Abhinav Dasgupta believes online quizzing has made the sport more accessible. “There’s now something in it for everyone,” he says. Debasmita Bhowmik, meanwhile, points out that offline format changes have helped, too. “A chit picking method called Ruckus, in which you can’t make your own teams beforehand and instead sit with all new people, is a very good way to open things up,” she says.
As for the casual quizzer: pub trivia nights are becoming more popular. Ganesh says that Bagalore has always had great hosts, and now pubs are keeping people entertained with quizzing.

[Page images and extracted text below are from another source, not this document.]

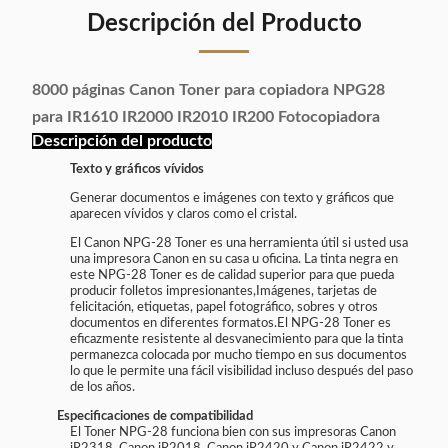
Descripción del Producto
8000 páginas Canon Toner para copiadora NPG28
para IR1610 IR2000 IR2010 IR200 Fotocopiadora
Descripción del producto
Texto y gráficos vívidos
Generar documentos e imágenes con texto y gráficos que
aparecen vívidos y claros como el cristal.
El Canon NPG-28 Toner es una herramienta útil si usted usa
una impresora Canon en su casa u oficina. La tinta negra en
este NPG-28 Toner es de calidad superior para que pueda
producir folletos impresionantes,Imágenes, tarjetas de
felicitación, etiquetas, papel fotográfico, sobres y otros
documentos en diferentes formatos.El NPG-28 Toner es
eficazmente resistente al desvanecimiento para que la tinta
permanezca colocada por mucho tiempo en sus documentos
lo que le permite una fácil visibilidad incluso después del paso
de los años.
Especificaciones de compatibilidad
El Toner NPG-28 funciona bien con sus impresoras Canon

Thousands play the puzzles and quizzes that Nayanika Mukherjee, former puzzle editor of The Indian Express, and Sukanya Verma, film critic of rediff, set every day. During the pandemic, Mukherjee invented a multi-player Wordle that was instantly picked up by many publications. She got her current job through this, and now works on news quizzes, crosswords and Sudoku puzzles in a small but crowded field of experts that includes the cruciverbalists of The Hindu and the puzzles editor of the Hindustan Times, Kabir Firaque. Her main aim is the same as that of many others: to make quizzing as approachable as possible.
“Many of our quizzes and puzzles were appreciated by readers because they focus on knowledge bases that people in all tiers of cities will be able to relate to, as well as work out,” she says. “There’s no need for any kind of esoteric knowledge.”
Meanwhile, Verma, whose quiz questions were noticed by her editor on social media, has had great feedback on her Bollywood quizzes from filmmakers, casual quizzers and social media fans alike.
“During the dark and dispirited times of the pandemic, I wanted to provide people with even ten seconds of distraction and relief,” she says. “I’ve done this for five years now and I think I could do it for another five.”
Clearly, the niche hobby that was confined to small groups in metros like Kolkata, Chennai and Delhi for decades is now exploding across the country.
Rush Mukherjee is an independent journalist based in Kolkata.